Aber auch der (an sich zulässige) Antrag auf Umbestellung geht mangels Begründung, warum die vorgeschlagene Person besser qualifiziert sein soll als die bestellte Sachverständige, ins Leere. Eine bessere Qualifikation kann z.B. mit der fallspezifisch besser passenden beruflichen Spezialisierung einher gehen. Sie kann auch mit einer größeren Berufserfahrung, einer intensiveren Forschungstätigkeit (insb höhere Anzahl einschlägiger Publikationen) oder mit bahnbrechenden neuen wissenschaftlichen Erkenntnissen auf dem in Rede stehenden Fachgebiet (wie etwa eine präzisere Methode zur Feststellung des genauen Todeszeitpunkts eines Mordopfers) begründet werden ( Hinterhofer in aaO § 126 Rz 122).
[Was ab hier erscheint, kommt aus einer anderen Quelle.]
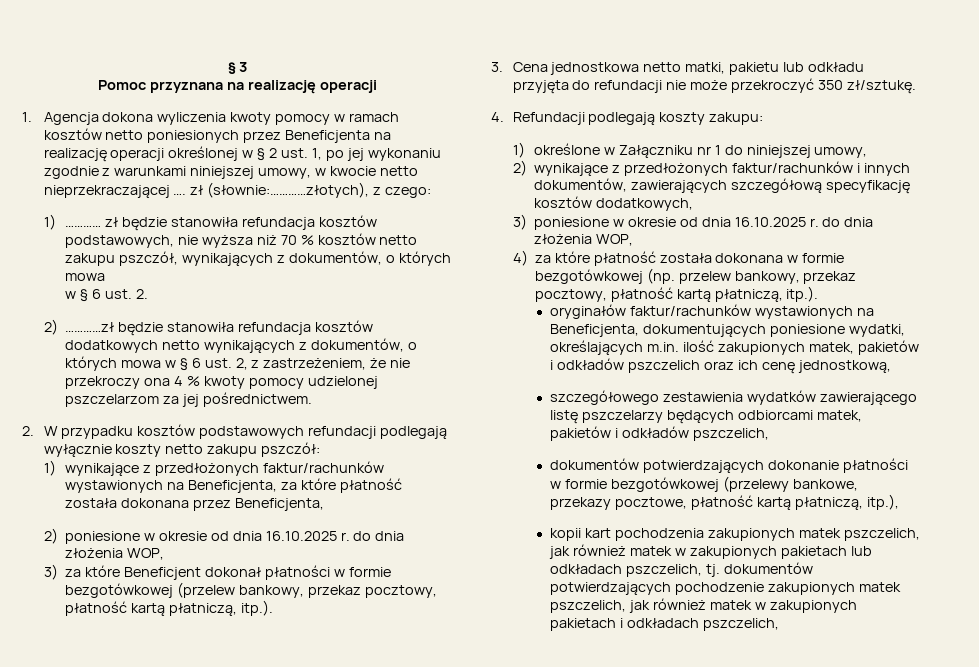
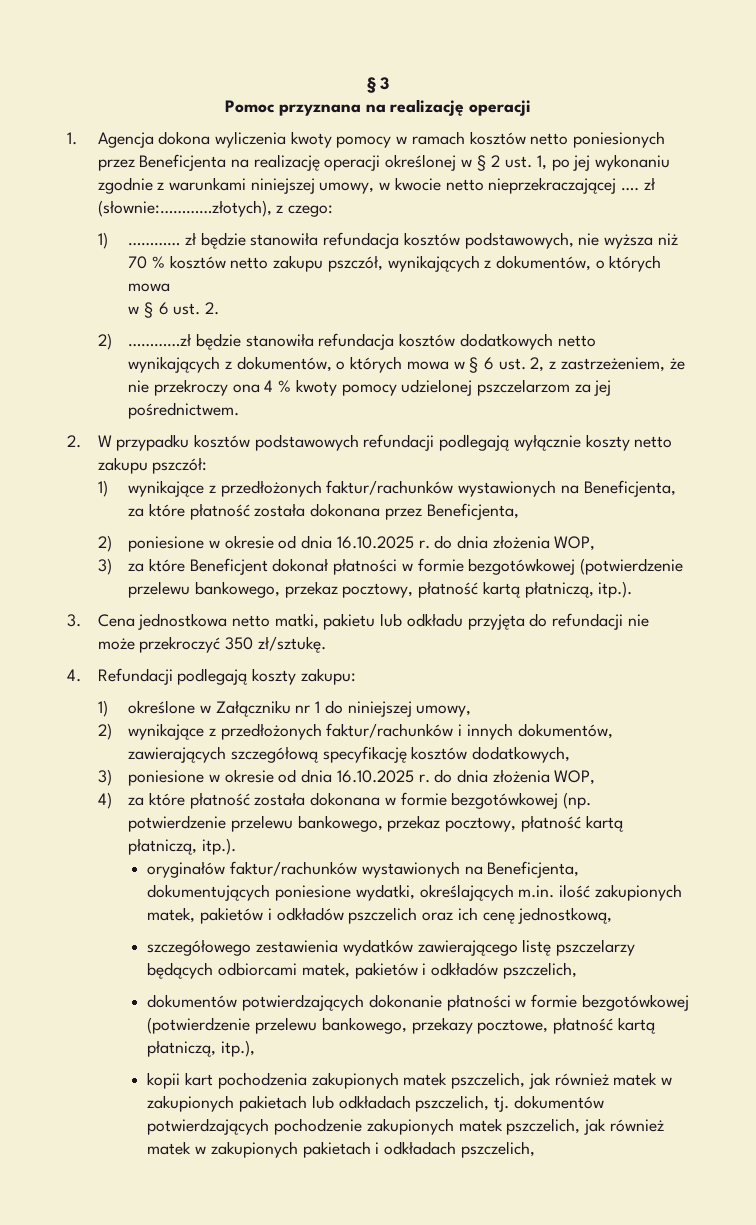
[176,582,304,598] (przelew bankowy, -> [579,558,683,575] [128,581,280,598] (potwierdzenie przelewu bankowego,
[678,271,800,284] przelew bankowy, -> [128,815,383,832] potwierdzenie przelewu bankowego,
[722,476,858,492] (przelewy bankowe, -> [147,1017,407,1034] (potwierdzenie przelewu bankowego,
Das in der Beschwerde relevierte Vertrauensverhältnis der Betroffenen zu Mag. D* vermag eine bessere Qualifikation gegenüber der jahrelang tätigen, überaus erfahrenen gerichtlichen Sachverständigen für Psychiatrie Prim. Dr. E* nicht zu begründen.

RECHTSMITTELBELEHRUNG:

Gegen diese Entscheidung steht ein weiteres Rechtsmittel nicht zu.